## EXERCISE DESCRIPTION
Find the line that contains "New Hospitals or Hospital-Sized Investments"; then retype it and each line after it, exactly, through the final line of the data below.

## TASK INPUTS
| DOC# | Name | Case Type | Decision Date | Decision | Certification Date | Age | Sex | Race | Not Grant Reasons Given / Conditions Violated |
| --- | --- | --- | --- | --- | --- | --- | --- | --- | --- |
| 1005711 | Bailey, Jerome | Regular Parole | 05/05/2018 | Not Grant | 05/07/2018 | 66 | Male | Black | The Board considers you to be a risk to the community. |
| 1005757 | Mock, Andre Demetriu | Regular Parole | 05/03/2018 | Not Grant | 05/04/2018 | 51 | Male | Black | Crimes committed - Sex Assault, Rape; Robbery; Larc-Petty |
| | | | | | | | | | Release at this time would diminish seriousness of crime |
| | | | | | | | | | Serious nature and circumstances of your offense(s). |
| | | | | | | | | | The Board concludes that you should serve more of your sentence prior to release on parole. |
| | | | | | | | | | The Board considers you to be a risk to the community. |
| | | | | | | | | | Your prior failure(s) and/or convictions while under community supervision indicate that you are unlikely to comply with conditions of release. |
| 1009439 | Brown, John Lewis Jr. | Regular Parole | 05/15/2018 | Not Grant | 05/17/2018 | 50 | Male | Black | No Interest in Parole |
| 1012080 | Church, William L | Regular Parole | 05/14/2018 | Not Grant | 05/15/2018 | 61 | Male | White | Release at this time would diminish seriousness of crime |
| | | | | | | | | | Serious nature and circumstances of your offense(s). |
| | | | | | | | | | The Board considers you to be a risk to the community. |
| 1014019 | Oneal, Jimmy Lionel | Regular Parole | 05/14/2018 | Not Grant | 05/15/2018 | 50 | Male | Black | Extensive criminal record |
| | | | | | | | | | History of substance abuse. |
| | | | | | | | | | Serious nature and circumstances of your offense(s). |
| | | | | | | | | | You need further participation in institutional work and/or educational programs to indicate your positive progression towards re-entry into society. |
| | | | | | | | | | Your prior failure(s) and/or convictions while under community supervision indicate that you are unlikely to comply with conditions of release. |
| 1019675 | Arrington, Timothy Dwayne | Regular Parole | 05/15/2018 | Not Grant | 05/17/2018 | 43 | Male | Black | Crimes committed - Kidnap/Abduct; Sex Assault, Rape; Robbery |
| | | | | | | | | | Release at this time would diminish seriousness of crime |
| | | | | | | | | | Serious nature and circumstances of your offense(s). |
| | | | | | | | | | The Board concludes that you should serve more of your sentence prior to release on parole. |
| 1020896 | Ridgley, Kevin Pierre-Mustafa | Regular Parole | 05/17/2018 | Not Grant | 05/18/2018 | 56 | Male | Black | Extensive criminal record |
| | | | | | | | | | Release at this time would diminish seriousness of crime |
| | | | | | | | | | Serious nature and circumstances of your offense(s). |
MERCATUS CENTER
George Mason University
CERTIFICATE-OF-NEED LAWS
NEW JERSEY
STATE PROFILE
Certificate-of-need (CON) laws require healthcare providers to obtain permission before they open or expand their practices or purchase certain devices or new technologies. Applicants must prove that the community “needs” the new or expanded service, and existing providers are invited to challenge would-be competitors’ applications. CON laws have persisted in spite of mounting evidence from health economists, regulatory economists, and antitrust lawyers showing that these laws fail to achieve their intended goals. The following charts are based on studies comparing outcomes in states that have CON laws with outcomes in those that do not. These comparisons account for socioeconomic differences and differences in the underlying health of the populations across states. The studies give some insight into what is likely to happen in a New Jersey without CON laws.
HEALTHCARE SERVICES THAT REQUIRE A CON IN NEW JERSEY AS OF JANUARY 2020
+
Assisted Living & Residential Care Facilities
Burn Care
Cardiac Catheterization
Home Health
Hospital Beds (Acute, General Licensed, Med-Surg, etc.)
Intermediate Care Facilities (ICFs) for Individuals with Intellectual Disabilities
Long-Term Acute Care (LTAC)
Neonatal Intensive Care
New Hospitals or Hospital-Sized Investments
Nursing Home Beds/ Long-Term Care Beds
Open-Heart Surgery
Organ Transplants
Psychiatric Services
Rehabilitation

## COMPLETED TASK
New Hospitals or Hospital-Sized Investments
Nursing Home Beds/ Long-Term Care Beds
Open-Heart Surgery
Organ Transplants
Psychiatric Services
Rehabilitation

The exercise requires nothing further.